What is expected: Which lines in the records below hold the word "bold"? Copy each of them.

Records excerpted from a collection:
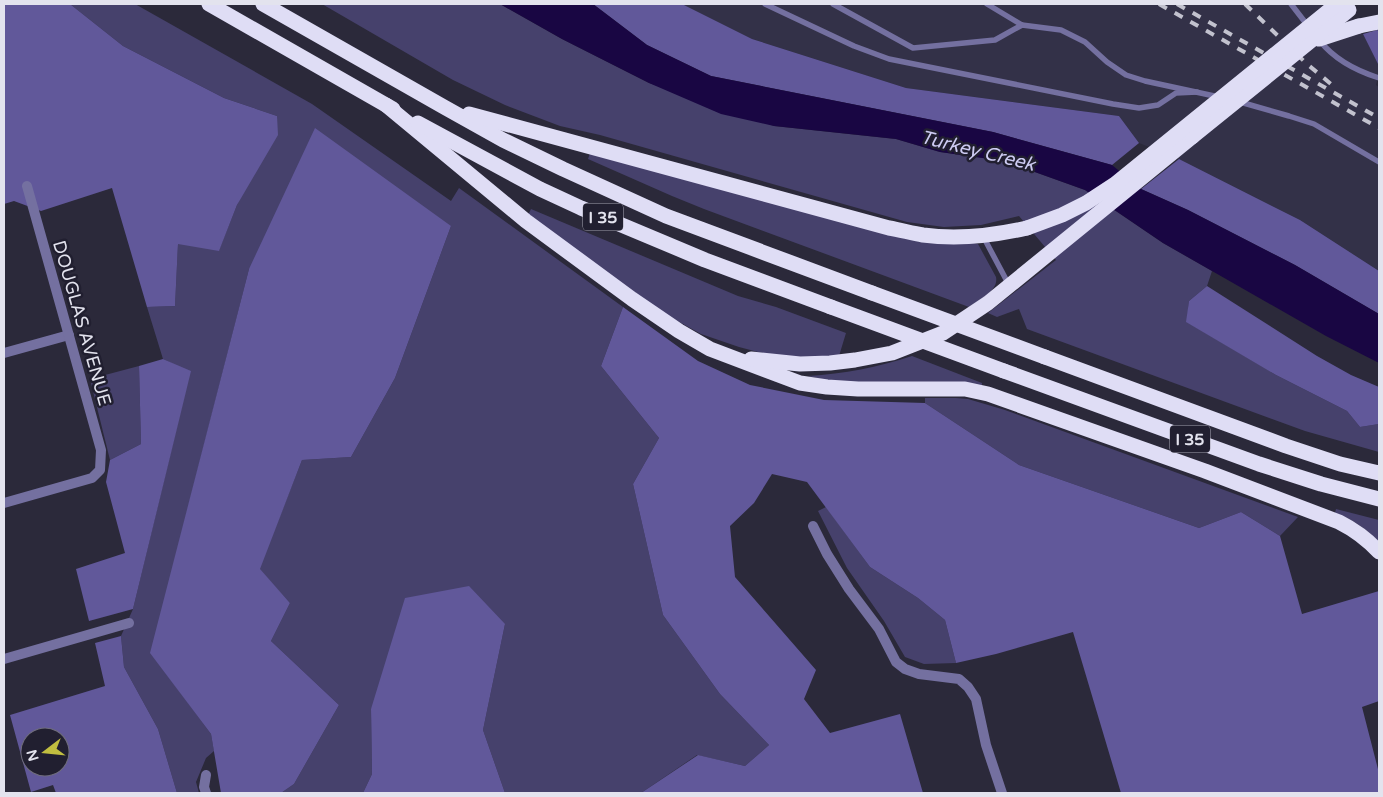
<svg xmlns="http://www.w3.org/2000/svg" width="1383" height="797" viewBox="0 0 1383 797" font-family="'Varela Round',sans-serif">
<rect width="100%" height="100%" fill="#2b293a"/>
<polygon fill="#333148" points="682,4 1342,4 1363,34 1379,66 1379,73 1376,85 1379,87 1379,271 1300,220 1179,159 1139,143 1119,116 906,88 752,39"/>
<g fill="#46416c">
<polygon points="70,4 135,4 312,104 451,201 459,188 623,307 601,366 659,438 633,484 663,615 720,694 769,745 745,766 697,755 641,793 505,793 483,730 505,624 371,709 372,774 363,793 281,793 294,784 339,705 271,641 290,603 259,569 302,460 351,457 395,378 451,226 249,269 151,653 211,734 214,751 206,758 196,782 199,793 177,793 158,729 124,667 121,636 133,609 190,372 163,359 147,307 175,306 178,243 219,250 237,205 277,116 224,98 123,46"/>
<polygon points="322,4 500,4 562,39 649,83 774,126 896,139 940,152 1004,161 1085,190 1163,243 1212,271 1207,286 1189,301 1187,322 1276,375 1347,411 1360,427 1379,424 1379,452 1305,431 1027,329 1019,309 997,317 988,313 1056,260 1019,216 981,225 944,227 907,222 600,135 560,126 505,105 453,80"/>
<path d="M590,153L978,244L996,277C999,291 978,300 969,307L704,209L672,196L588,159Z"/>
<polygon points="531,209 738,296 776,307 846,333 839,356 802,357 783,356 758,352 739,347 701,334 663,313 528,215"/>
<path d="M912,356L982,383V385L853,383L826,380L808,376C844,374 878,367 912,356Z"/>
<polygon points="139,366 141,444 110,460 90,379"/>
<polygon points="925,398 956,398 968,399 1005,410 1298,517 1280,536 1241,512 1199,528 1019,465 925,403"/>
<polygon points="826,507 870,567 918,598 945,620 956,663 924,664 905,657 884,621 847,568 818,511"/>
<path d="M1336,509L1379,520V542C1365,528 1354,520 1335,513Z"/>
</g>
<g fill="#61589a" fill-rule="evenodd">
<polygon points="4,4 70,4 123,46 224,98 277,116 278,135 237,205 219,251 178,244 175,306 147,307 112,188 41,211 14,201 4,204"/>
<polygon points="593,4 682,4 752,39 906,88 1119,116 1139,143 1112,165 993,132 711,76 647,45"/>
<polygon points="1377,30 1379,31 1379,66 1363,34"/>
<polygon points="315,128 451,226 395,378 351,457 302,460 260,569 290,603 271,641 339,705 294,784 281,793 221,793 211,734 150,653 249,269"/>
<polygon points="1179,159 1300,220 1379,271 1379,314 1295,265 1188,210 1141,189"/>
<polygon points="1207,286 1317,356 1351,375 1379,387 1379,424 1360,427 1347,411 1276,375 1186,322 1189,301"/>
<polygon points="623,307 698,361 750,385 824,400 925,403 1019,465 1199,528 1241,512 1280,536 1302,614 1379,591 1379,701 1362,707 1379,773 1379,793 1121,793 1073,632 996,654 956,663 945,620 918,598 870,567 807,482 772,474 754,503 730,526 735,577 816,670 804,699 830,733 900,714 923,793 641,793 698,755 745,766 769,745 720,694 663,615 633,484 659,438 601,366"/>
<polygon points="163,359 191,371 133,609 89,621 76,569 125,553 106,482 110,460 141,444 139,366"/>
<polygon points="469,586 505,624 483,730 505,793 363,793 372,774 371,709 405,598"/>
<path d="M121,636L124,667L158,729L177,793H56L53,785L31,792L10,715L105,686L95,643ZM30,737H60V767H30Z"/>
</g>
<polygon fill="#190643" points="500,4 593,4 647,45 711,76 993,132 1112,165 1141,189 1188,210 1295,265 1379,314 1379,363 1326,336 1163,243 1085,190 1004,161 940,152 896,139 774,126 721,114 649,83 562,39"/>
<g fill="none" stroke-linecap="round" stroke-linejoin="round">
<g stroke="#7470a0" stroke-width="5.5">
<polyline points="765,4 854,46 889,59 1113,104 1139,108 1158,105 1176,93 1197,92"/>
<polyline points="833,4 913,48 995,40 1022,25"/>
<polyline points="987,4 1022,25 1061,30 1085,42 1107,62 1126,75 1145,81 1219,97"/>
<polyline points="1291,4 1308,26"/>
<path d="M1320,41C1335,60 1357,71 1379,78"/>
<polyline points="1240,102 1289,116 1314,124 1379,162"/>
<polyline points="984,238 1009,285"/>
</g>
<g stroke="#7470a0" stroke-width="10">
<polyline points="4,353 69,335"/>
<polyline points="4,503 92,478 100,470 101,450 27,186"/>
<polyline points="813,526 827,554 849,589 879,629 896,662 905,669 919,674 959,679 968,687 976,699 986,745 1002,793"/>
<polyline points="4,659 129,623"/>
<polyline points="206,775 204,787 206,793"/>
</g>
<g stroke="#dfddf5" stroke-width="15">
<polyline points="209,4 393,109"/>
<polyline points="263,4 444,107 503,140 563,169 666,216 872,293"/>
<polyline points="1359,26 1379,22"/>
<path d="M386,105L526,221L632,299L679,331L710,349L800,383L827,387L858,389H965L988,394L1205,471L1339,522C1355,530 1367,539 1379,552"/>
<path d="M469,114L889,228C900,230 912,233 923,235C959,240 992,236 1027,228"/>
<polyline points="418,123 540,189 581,208 705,260 831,307"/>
<polyline points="1045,357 1286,446 1340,464 1379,473"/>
<polyline points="751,359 800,364 830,363 855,360 892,353 943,333 988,303 1192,137"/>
<polyline points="1004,371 1259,464 1321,484 1379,499"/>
</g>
<g stroke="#c2c2ce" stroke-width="4" stroke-dasharray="9 9" stroke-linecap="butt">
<polyline points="1159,4 1379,128"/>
<polyline points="1177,4 1379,118"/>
<polyline points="1245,4 1307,64 1331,84"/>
</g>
<g stroke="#dfddf5" stroke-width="15">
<polyline points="1319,39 1359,26"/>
<polyline points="1192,137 1349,10"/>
<polyline points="1027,228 1062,215 1086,203 1115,184 1337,4"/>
<polyline points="872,293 1045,357"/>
<polyline points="831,307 1004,371"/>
</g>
</g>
<g text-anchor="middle" stroke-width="5" stroke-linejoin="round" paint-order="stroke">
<g fill="#211f30" stroke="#a9a8b5" stroke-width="1">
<rect x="583" y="203.5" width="40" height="27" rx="4"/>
<rect x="1170" y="425.5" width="40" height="27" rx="4"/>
</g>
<g font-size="16" font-weight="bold" fill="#e3e3ee">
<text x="603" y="223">I 35</text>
<text x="1190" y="445">I 35</text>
</g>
<g font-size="18" fill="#e3e3ee" stroke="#211f30">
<text transform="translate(82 323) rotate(74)" y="6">DOUGLAS AVENUE</text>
</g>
<g font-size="19" font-style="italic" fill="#cdcbf2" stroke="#211f30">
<text transform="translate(978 150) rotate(14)" y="7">Turkey Creek</text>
</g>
</g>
<rect width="1383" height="797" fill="none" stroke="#e3e3ee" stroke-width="10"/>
<g transform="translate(45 752) rotate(254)"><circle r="24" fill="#211f30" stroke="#6f6d7c"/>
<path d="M0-4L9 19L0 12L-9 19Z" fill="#c1be40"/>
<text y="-8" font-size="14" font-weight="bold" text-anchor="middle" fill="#e3e3ee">N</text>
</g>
</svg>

Solution:
<g font-size="16" font-weight="bold" fill="#e3e3ee">
<text y="-8" font-size="14" font-weight="bold" text-anchor="middle" fill="#e3e3ee">N</text>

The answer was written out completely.